Would a privately-owned Tesla be better off?

Tesla CEO Elon Musk’s tweet last week that he was considering taking the company private raises the question: Do public markets, with the huge amount of capital they provide to new mobility companies, hurt or help those operations?

The stock markets detract from the day-to-day work at Tesla, Musk admitted. “This is all about creating the environment for Tesla to operate best,” he wrote in an email to employees that was later posted on the company’s blog. “As a public company, we are subject to wild swings in our stock price that can be a major distraction for everyone working at Tesla.”

At first glance, Musk’s dissatisfaction with public markets that have been extremely kind to Tesla seems surprising. With a market valuation that has grown to rival and sometimes surpass much bigger automakers whose production volume and profits eclipse its own, Tesla has benefited enormously from Musk’s ability to inspire public market investors.

Musk: Master of market hype Photo credit: REUTERS

But Bloomberg reported last week that a Securities and Exchange Commission inquiry into Tesla is not just about whether Musk should have used Twitter to announce the going-private proposition. It also seeks “general information about Tesla’s public pronouncements on manufacturing goals and sales targets,” signaling that Musk’s mastery of stock market hype may have gone too far.

Once a vision of the future has been sold to markets, it can take on a life of its own. The stock market doesn’t have the patience to weather the inevitable ups and downs that come with disruptive technologies, particularly from companies such as Tesla that are trying to upend the highly cyclical auto industry while relying on regular capital infusions to stay afloat. The dual risks of markets losing confidence in Musk’s ability to deliver on his daring goals and a broader macroeconomic downturn — the “force majeure” that Musk may have been alluding to in Tesla’s second-quarter earnings call — could be inspiring Tesla’s flight to the relative safety of private ownership.

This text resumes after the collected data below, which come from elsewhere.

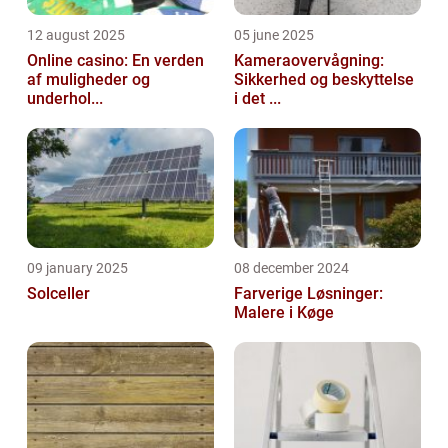
12 august 2025
05 june 2025
Online casino: En verden
Kameraovervågning:
af muligheder og
Sikkerhed og beskyttelse
underhol...
i det ...
09 january 2025
08 december 2024
Solceller
Farverige Løsninger:
Malere i Køge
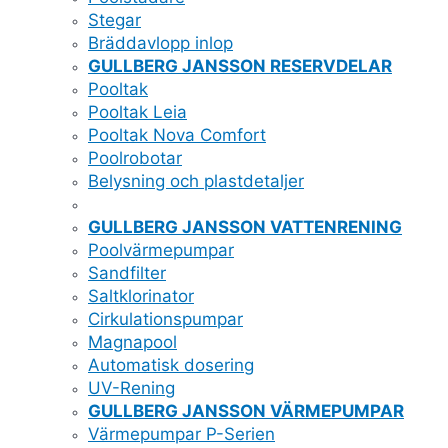
Stegar
Bräddavlopp inlop
GULLBERG JANSSON RESERVDELAR
Pooltak
Pooltak Leia
Pooltak Nova Comfort
Poolrobotar
Belysning och plastdetaljer
GULLBERG JANSSON VATTENRENING
Poolvärmepumpar
Sandfilter
Saltklorinator
Cirkulationspumpar
Magnapool
Automatisk dosering
UV-Rening
GULLBERG JANSSON VÄRMEPUMPAR
Värmepumpar P-Serien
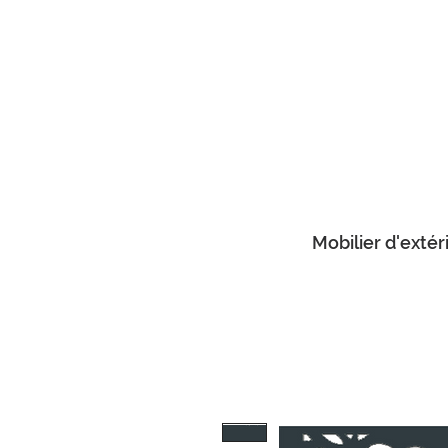
Mobilier d'extér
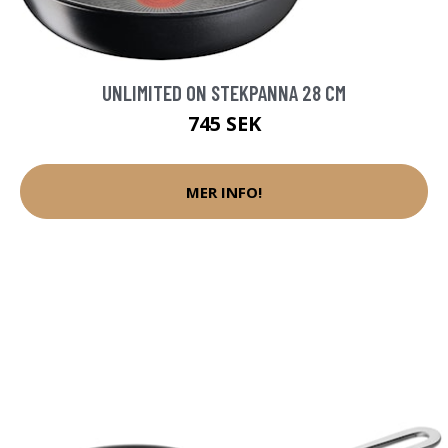
UNLIMITED ON STEKPANNA 28 CM
745 SEK
MER INFO!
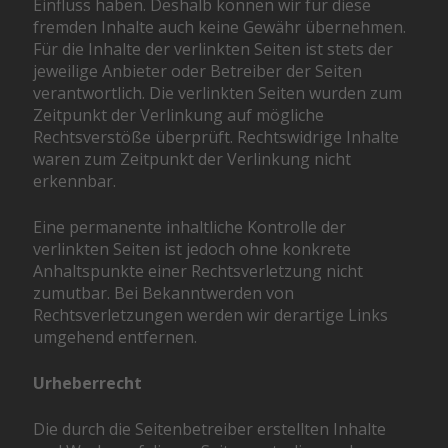
Einfluss haben. Deshalb können wir für diese
fremden Inhalte auch keine Gewähr übernehmen.
Für die Inhalte der verlinkten Seiten ist stets der
jeweilige Anbieter oder Betreiber der Seiten
verantwortlich. Die verlinkten Seiten wurden zum
Zeitpunkt der Verlinkung auf mögliche
Rechtsverstöße überprüft. Rechtswidrige Inhalte
waren zum Zeitpunkt der Verlinkung nicht
erkennbar.
Eine permanente inhaltliche Kontrolle der
verlinkten Seiten ist jedoch ohne konkrete
Anhaltspunkte einer Rechtsverletzung nicht
zumutbar. Bei Bekanntwerden von
Rechtsverletzungen werden wir derartige Links
umgehend entfernen.
Urheberrecht
Die durch die Seitenbetreiber erstellten Inhalte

To established automakers, Musk’s predicament likely comes across as overdue karmic retribution. The industry has struggled to inspire the optimism that Musk has built around Tesla. But they are steeped in the art of surviving the lean years of regular economic downturns. If investors are indeed re-evaluating the potential of companies such as Tesla to significantly impact the car business, execs at established companies may be finding their frustration turning to relief.

They may not have maximized their share prices during one of the strongest bull markets in recent memory, but they face less of a fall from grace.